CHICAGO (CBS) — It was a quiet Sunday in Chicago a day after Illinois Gov. JB Pritzker’s stay-at-home order went into effect due to the coronavirus pandemic.

CBS 2’s Steven Graves set out to see if people followed the order in its first full days. He found out some people were relieved with what they found at Chicago grocery stores.

During an average year, thousands of people might have been on Michigan Avenue Sunday for the annual Shamrock Shuffle. Instead, Michigan Avenue was nearly deserted.

It was a little evidence of the stay-at-home order over COVID-19 that most say others are obeying.

Patrick Savage is a lead official with the Shamrock Shuffle. He was still running on Sunday, but his normal pack of thousands running by his side were absent.

“Thirty thousand people are supposed to be here running,” Savage said. “I think most people – 95% probably are obeying, doing what they are supposed to be doing.”

The stay-at-home order meant just a sprinkling of runners and dog walkers downtown. The slower place was felt a lot of other places as well, as previous mad dashes and rushes of shoppers at grocery stores finally died down.

South Side store worker Gina Mitchell finally got what she waited for from shoppers.

“They’re saying thank you,” she said. “That’s what I was looking for, because we are really trying our best.”

We even saw people picking up groceries for their elderly neighbors.

“Some of them are kind of home bound – either from a physical disability or their not having their transportation,” one man said.

And where there’s a need, there’s more help.

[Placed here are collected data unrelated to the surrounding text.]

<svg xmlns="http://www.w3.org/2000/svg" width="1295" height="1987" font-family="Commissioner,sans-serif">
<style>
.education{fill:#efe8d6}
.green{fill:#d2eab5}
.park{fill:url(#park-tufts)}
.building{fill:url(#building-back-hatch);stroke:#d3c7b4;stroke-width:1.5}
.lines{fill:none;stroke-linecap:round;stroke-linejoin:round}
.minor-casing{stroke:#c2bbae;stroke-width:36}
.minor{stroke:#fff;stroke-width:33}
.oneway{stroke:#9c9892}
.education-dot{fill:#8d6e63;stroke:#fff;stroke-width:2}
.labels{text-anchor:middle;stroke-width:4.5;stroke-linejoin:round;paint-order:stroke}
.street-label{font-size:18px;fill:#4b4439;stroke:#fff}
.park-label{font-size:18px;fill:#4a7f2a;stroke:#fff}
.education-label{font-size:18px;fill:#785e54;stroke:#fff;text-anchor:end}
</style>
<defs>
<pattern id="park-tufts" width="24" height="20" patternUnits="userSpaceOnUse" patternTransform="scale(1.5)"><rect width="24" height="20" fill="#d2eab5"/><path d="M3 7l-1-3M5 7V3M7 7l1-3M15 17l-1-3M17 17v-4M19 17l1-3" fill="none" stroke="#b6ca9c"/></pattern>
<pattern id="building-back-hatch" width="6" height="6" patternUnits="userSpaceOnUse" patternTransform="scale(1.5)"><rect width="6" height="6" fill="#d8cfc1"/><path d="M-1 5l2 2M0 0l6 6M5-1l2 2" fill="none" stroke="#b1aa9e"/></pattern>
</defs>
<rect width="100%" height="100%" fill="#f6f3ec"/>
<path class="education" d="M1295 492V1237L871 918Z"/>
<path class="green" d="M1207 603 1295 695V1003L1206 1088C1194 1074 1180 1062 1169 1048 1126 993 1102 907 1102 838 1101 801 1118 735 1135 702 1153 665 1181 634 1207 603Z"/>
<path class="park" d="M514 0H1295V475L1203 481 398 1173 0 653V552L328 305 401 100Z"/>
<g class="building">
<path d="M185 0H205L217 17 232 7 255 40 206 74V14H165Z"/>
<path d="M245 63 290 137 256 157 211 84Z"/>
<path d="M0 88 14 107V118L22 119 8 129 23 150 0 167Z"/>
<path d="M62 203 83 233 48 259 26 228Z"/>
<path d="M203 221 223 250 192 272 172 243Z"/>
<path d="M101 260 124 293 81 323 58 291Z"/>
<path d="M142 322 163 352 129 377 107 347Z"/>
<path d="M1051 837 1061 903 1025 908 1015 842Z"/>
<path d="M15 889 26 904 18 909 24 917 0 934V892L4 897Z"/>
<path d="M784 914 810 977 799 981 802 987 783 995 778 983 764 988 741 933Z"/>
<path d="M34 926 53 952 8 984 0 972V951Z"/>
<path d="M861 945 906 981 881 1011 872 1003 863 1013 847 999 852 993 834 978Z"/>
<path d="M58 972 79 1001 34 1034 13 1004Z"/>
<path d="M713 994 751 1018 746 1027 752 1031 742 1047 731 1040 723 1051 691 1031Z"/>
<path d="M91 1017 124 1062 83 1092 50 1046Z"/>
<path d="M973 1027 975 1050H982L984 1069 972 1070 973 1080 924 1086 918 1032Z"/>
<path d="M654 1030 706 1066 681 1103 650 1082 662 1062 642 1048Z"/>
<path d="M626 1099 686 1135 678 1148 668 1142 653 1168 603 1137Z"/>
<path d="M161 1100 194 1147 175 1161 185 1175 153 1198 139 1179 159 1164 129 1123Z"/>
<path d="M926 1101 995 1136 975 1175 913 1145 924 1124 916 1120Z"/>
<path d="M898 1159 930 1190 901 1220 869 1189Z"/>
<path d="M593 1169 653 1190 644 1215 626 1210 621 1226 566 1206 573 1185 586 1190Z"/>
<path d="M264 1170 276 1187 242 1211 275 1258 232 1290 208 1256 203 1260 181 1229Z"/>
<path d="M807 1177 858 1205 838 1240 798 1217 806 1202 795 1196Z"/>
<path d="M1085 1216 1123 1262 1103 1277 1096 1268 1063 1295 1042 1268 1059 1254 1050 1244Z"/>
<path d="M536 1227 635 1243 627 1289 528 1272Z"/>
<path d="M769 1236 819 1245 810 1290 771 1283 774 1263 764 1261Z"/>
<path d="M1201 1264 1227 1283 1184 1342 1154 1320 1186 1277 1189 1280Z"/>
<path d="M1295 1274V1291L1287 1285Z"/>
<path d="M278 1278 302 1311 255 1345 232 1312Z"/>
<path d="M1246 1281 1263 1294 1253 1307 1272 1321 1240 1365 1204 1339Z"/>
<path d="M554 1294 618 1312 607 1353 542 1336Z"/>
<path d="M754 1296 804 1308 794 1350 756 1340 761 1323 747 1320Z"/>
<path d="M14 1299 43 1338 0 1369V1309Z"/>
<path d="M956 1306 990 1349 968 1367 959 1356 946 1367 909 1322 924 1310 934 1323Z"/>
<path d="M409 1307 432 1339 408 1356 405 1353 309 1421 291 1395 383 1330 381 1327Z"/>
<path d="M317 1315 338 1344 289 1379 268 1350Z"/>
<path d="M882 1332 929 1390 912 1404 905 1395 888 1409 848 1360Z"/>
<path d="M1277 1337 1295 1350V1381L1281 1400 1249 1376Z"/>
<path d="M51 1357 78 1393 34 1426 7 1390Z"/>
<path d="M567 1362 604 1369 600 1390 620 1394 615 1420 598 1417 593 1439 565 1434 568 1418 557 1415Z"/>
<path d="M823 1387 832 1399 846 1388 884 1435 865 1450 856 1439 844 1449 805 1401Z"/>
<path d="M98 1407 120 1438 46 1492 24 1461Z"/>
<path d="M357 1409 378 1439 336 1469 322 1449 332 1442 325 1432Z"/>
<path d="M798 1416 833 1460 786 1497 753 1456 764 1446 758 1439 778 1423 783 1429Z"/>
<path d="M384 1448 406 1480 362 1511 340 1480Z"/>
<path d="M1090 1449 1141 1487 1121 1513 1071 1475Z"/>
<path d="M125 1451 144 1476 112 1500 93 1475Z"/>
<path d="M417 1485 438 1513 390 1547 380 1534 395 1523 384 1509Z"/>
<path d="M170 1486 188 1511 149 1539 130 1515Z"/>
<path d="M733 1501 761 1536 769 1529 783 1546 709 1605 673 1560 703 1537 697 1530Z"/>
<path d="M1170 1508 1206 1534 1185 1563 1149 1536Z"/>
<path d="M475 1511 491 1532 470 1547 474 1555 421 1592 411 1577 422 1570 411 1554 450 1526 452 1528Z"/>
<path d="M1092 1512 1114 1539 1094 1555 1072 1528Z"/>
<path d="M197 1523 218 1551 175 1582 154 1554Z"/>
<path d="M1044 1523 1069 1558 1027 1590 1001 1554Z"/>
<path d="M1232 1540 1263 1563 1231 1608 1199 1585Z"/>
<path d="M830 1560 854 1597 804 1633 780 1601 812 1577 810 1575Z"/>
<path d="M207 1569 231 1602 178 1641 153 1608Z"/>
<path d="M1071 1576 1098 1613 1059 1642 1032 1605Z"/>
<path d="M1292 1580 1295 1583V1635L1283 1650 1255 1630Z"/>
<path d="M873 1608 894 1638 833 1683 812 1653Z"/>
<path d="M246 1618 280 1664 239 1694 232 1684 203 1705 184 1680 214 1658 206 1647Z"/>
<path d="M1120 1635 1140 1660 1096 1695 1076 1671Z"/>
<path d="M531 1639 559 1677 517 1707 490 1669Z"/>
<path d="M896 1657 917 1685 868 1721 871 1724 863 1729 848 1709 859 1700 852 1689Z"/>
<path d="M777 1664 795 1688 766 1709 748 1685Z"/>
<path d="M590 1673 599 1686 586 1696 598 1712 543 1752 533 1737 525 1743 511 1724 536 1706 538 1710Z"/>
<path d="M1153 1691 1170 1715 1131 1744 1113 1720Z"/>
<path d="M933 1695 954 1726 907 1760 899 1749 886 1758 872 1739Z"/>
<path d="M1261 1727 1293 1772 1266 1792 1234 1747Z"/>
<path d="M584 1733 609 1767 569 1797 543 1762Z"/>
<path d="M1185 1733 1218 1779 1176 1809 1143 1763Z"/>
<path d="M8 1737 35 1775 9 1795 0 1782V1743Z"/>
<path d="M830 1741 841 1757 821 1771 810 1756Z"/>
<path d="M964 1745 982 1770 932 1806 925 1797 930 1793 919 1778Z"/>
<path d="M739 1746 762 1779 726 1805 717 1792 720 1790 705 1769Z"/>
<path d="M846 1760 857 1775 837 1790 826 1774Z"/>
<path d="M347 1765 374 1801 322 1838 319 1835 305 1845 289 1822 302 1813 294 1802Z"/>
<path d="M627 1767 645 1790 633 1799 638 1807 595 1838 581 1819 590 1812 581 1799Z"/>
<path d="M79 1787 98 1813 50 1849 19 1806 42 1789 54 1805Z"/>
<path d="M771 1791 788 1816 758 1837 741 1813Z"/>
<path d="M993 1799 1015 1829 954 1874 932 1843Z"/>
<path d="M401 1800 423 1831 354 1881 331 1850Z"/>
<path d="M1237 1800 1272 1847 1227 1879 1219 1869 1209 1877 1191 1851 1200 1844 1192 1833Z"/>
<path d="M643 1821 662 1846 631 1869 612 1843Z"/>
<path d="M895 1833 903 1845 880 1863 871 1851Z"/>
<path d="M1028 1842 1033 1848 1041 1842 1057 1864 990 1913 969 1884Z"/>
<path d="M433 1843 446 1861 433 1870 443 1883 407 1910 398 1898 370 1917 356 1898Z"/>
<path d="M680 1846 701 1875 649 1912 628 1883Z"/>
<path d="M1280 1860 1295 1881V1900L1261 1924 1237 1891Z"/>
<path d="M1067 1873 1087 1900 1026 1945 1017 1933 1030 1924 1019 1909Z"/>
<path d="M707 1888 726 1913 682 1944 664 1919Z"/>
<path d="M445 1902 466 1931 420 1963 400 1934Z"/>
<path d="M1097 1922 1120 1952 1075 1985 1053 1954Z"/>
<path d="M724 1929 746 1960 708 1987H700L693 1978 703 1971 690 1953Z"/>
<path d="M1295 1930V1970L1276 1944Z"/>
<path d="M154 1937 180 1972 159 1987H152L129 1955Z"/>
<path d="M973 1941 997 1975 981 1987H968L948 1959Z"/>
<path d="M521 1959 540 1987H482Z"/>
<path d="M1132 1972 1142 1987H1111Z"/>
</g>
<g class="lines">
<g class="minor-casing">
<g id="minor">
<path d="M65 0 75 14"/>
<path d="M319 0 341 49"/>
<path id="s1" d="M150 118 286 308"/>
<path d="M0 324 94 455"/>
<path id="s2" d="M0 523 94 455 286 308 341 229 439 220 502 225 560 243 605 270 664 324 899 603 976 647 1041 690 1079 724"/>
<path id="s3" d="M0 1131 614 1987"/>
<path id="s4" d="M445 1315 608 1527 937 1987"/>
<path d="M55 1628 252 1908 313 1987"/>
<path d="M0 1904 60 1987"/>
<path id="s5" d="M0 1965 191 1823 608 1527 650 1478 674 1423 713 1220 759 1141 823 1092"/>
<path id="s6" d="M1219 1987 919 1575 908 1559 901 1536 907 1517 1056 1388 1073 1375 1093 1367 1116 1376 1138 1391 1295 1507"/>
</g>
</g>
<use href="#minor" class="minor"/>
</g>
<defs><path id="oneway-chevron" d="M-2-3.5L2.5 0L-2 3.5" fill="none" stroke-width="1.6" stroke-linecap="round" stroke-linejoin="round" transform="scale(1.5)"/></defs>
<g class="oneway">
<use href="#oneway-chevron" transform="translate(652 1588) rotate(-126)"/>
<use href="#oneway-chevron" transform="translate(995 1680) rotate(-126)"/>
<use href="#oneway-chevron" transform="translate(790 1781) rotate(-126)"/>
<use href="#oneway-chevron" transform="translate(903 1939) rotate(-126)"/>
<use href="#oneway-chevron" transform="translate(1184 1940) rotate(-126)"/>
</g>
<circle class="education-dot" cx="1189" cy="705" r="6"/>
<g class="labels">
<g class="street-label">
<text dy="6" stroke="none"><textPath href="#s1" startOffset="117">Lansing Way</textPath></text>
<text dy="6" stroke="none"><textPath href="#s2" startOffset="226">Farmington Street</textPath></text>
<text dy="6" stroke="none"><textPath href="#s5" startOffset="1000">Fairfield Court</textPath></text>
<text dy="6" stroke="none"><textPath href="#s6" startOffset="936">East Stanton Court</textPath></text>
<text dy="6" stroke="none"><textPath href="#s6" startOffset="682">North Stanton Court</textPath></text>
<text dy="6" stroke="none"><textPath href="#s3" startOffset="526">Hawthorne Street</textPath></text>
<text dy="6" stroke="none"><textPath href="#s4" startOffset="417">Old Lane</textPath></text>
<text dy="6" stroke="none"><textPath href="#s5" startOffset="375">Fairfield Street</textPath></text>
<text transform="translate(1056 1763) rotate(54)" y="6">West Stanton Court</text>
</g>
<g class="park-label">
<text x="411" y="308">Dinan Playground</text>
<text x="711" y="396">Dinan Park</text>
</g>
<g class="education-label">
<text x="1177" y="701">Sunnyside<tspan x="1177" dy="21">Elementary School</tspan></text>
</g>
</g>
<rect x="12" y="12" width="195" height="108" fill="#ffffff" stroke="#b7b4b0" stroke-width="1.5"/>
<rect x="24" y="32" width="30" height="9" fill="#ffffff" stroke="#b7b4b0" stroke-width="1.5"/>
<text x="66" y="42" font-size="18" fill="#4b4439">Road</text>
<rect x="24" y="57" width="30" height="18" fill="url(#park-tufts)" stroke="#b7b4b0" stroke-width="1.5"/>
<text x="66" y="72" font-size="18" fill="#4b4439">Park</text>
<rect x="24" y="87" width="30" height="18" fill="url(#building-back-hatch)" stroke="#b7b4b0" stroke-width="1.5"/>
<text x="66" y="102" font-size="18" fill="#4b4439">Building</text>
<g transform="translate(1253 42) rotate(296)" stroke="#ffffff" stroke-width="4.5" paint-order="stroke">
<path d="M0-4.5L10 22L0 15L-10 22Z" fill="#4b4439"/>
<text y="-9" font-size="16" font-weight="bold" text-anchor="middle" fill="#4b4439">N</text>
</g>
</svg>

“It’s really been incredible,” said Ellen Gilcrest.

In Ukrainian Village, Gilcrest was dealing with a good problem – an overwhelming response to a makeshift grocery service.

“You have an army of neighbors who are ready to jump in and help you,” she said.

And that theme of love and compassion was echoed by a Catholic pastor in the eerily quiet streets Sunday. Mass might have been online, but the Rev. Edward Cronin of St. Helen Parish wanted to be out and seen

“To bless this whole community, especially our parishioners here who may be in fear and trepidation over this virus,” he said.

It is a new way of living in the rapidly changing days of dealing with the coronavirus.